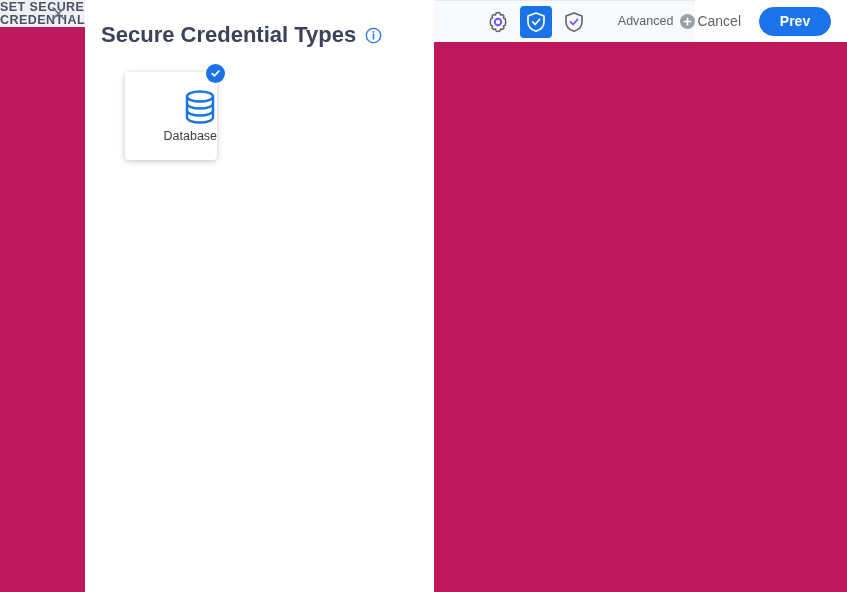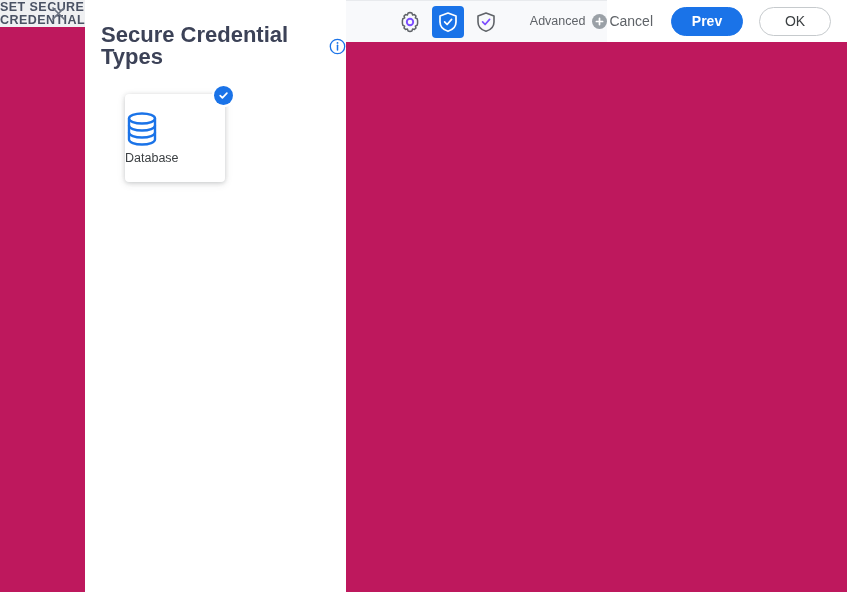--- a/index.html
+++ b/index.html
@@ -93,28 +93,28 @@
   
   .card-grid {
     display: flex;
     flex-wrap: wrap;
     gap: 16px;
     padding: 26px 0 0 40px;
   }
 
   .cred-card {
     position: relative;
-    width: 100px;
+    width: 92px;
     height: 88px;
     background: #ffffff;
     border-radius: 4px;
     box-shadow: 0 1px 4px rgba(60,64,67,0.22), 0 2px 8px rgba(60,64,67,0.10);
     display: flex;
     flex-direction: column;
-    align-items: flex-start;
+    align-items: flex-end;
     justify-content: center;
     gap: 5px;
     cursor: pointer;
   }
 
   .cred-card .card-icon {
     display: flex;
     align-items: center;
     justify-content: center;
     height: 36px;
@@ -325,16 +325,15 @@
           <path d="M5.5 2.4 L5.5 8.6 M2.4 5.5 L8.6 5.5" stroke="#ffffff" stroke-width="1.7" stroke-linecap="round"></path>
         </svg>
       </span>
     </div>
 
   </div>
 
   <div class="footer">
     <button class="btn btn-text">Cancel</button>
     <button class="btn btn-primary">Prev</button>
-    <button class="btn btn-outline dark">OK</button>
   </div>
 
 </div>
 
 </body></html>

---

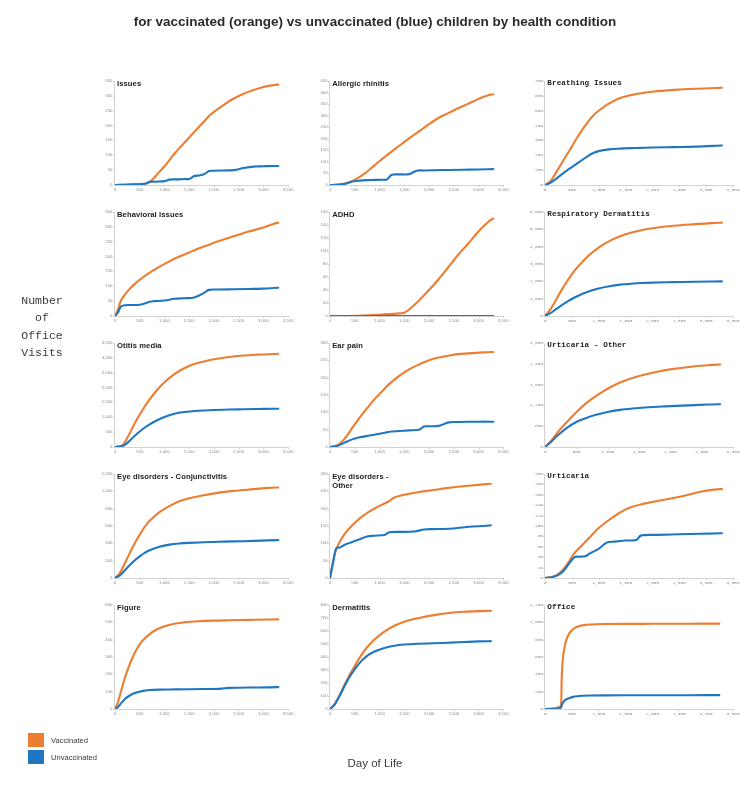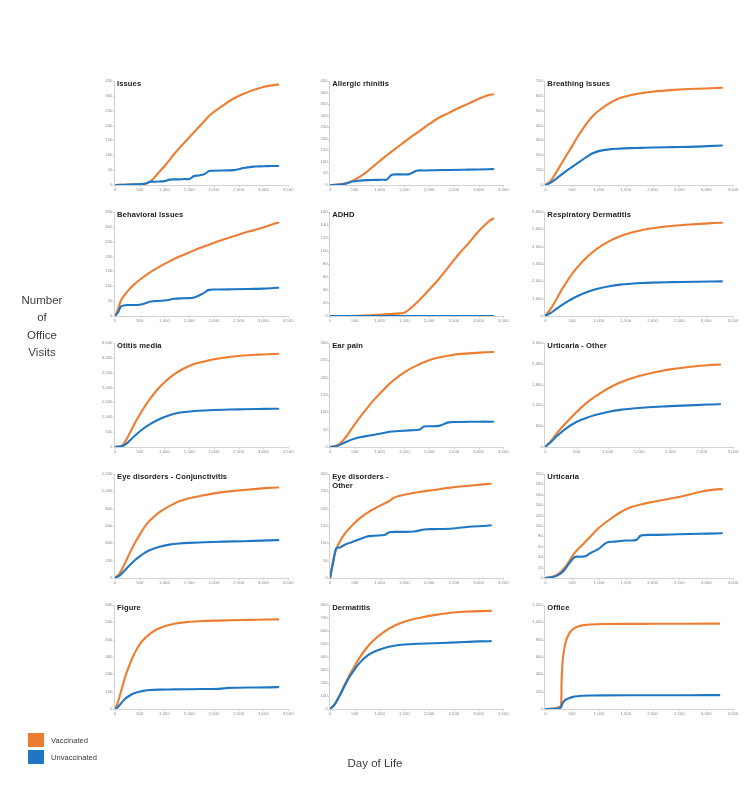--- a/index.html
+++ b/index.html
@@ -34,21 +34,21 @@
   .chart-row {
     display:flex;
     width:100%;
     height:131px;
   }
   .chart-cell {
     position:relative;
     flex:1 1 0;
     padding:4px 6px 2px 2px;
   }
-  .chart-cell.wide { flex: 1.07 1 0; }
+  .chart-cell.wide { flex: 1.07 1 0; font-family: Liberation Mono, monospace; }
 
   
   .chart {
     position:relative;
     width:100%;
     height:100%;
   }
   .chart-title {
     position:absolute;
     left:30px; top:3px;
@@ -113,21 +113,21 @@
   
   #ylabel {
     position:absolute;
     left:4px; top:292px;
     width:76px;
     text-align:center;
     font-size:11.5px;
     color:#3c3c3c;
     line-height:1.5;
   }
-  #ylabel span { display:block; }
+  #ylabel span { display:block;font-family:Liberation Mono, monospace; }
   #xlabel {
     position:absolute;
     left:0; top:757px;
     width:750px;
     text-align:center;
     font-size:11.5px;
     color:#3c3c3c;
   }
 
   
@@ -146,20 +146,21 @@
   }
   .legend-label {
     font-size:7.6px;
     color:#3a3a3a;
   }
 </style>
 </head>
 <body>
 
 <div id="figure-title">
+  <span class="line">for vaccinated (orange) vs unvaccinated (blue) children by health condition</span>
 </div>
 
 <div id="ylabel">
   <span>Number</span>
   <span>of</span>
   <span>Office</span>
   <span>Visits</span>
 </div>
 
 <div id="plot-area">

▶ **Task prompt**: Each line of the entries above that includes the string "padding" should be copied out.

▶ **Task response**:
     padding: 26px 0 0 40px;
     padding:4px 6px 2px 2px;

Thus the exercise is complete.